Key Design Decisions
Section titled “Key Design Decisions”Shared Code Path
Section titled “Shared Code Path”Solo and Hosted modes share the same agent.Manager, runtime.Runtime, and harness.Harness implementations. The Runtime Broker does not contain a separate agent management stack; it wraps the same AgentManager that the CLI uses locally.
WebSocket Control Channel
Section titled “WebSocket Control Channel”The control channel enables the Hub to dispatch operations to brokers behind NATs or firewalls without requiring inbound connectivity. The broker initiates the WebSocket connection and the Hub tunnels HTTP requests through it.
Template Inheritance
Section titled “Template Inheritance”Templates use a chain-based merge strategy rather than flat overrides. This allows organizations to define a base template (e.g., common .bashrc, shared tooling) and layer harness-specific or project-specific customizations on top.
Optimistic Locking
Section titled “Optimistic Locking”Agent records in the Hub use a StateVersion field for optimistic concurrency control. Updates that don’t match the expected version are rejected with ErrVersionConflict, preventing lost updates from concurrent broker status reports.

• **Entries provided**:
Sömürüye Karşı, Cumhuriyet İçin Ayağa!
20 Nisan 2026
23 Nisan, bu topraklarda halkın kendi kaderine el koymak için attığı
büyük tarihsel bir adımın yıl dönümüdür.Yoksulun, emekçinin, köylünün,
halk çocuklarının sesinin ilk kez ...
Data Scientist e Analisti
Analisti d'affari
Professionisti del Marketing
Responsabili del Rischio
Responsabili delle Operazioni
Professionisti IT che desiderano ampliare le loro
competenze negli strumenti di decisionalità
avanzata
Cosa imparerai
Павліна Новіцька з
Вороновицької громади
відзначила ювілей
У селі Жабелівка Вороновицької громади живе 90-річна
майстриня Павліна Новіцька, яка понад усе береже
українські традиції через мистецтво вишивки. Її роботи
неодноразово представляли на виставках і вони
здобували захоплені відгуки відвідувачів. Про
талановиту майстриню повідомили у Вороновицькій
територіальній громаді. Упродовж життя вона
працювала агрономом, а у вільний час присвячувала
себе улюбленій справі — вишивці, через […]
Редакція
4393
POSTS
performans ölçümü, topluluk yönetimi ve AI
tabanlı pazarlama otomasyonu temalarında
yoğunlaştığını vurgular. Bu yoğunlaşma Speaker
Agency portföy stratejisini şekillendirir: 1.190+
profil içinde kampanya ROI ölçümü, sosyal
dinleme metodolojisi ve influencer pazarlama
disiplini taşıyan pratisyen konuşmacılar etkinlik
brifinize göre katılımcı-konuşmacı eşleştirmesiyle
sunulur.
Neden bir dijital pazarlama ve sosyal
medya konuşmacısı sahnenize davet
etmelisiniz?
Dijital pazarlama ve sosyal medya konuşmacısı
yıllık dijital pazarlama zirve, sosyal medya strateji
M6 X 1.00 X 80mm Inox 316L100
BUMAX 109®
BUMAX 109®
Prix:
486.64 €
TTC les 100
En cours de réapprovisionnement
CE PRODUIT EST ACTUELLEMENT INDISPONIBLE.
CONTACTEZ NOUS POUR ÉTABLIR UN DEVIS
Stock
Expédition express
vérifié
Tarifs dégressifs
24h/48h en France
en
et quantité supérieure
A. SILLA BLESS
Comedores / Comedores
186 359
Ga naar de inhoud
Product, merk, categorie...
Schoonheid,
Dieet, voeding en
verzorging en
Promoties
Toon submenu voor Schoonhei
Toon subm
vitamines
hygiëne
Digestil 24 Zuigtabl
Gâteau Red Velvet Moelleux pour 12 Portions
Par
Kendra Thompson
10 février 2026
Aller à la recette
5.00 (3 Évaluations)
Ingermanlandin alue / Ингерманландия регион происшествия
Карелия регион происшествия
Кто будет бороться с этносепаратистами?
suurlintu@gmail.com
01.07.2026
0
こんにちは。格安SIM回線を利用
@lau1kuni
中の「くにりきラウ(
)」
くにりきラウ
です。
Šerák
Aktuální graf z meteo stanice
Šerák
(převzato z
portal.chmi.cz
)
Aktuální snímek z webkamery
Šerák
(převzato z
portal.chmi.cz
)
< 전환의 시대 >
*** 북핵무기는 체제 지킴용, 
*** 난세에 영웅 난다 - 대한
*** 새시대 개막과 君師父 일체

• **Task goal**: Write out the design-decisions text again in full, word for word. Work only from the design-decisions text, not from the listing.

• **Answer to this problem**:
Key Design Decisions
Section titled “Key Design Decisions”Shared Code Path
Section titled “Shared Code Path”Solo and Hosted modes share the same agent.Manager, runtime.Runtime, and harness.Harness implementations. The Runtime Broker does not contain a separate agent management stack; it wraps the same AgentManager that the CLI uses locally.
WebSocket Control Channel
Section titled “WebSocket Control Channel”The control channel enables the Hub to dispatch operations to brokers behind NATs or firewalls without requiring inbound connectivity. The broker initiates the WebSocket connection and the Hub tunnels HTTP requests through it.
Template Inheritance
Section titled “Template Inheritance”Templates use a chain-based merge strategy rather than flat overrides. This allows organizations to define a base template (e.g., common .bashrc, shared tooling) and layer harness-specific or project-specific customizations on top.
Optimistic Locking
Section titled “Optimistic Locking”Agent records in the Hub use a StateVersion field for optimistic concurrency control. Updates that don’t match the expected version are rejected with ErrVersionConflict, preventing lost updates from concurrent broker status reports.